**How to complete this task**. Check each line of the records below for the word "deeper" and copy those where it appears.

⁂

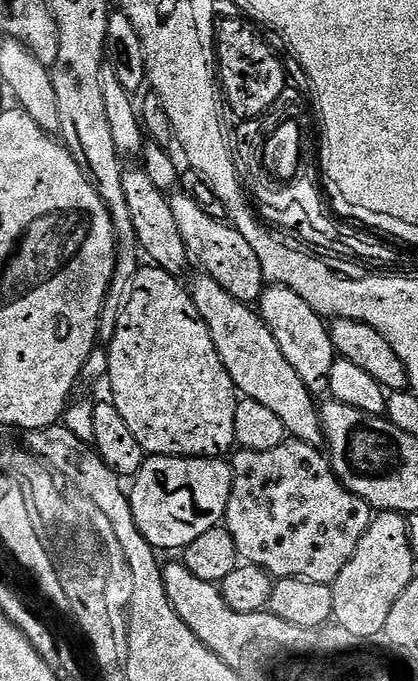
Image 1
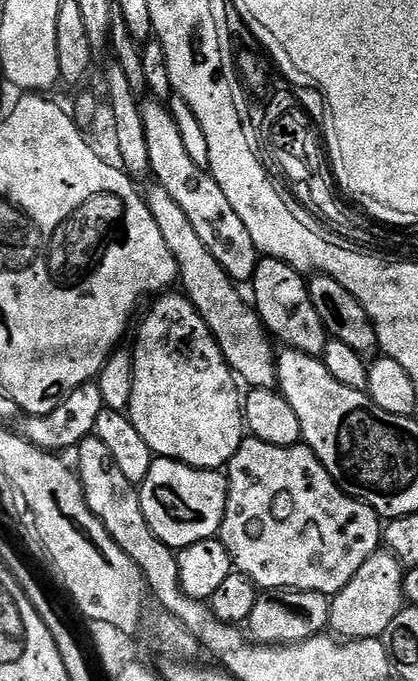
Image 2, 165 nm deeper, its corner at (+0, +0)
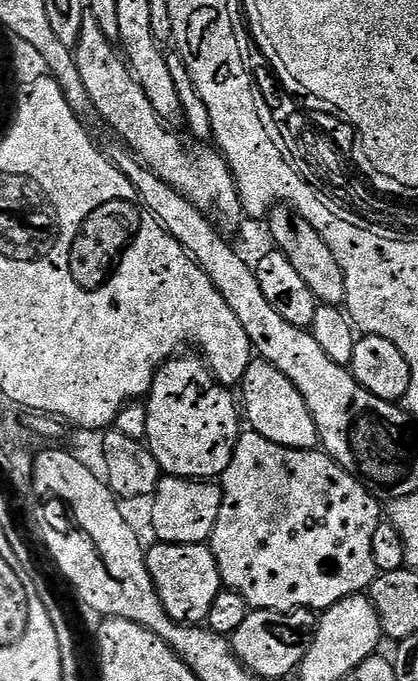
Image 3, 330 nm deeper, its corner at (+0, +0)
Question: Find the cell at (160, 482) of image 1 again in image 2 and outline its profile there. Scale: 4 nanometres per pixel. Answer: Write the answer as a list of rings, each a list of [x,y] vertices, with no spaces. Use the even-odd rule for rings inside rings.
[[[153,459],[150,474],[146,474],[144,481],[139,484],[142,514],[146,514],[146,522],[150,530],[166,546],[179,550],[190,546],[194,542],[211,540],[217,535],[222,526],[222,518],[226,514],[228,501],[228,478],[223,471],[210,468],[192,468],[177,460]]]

⁂

**Response below**.
Image 2, 165 nm deeper, its corner at (+0, +0)
Image 3, 330 nm deeper, its corner at (+0, +0)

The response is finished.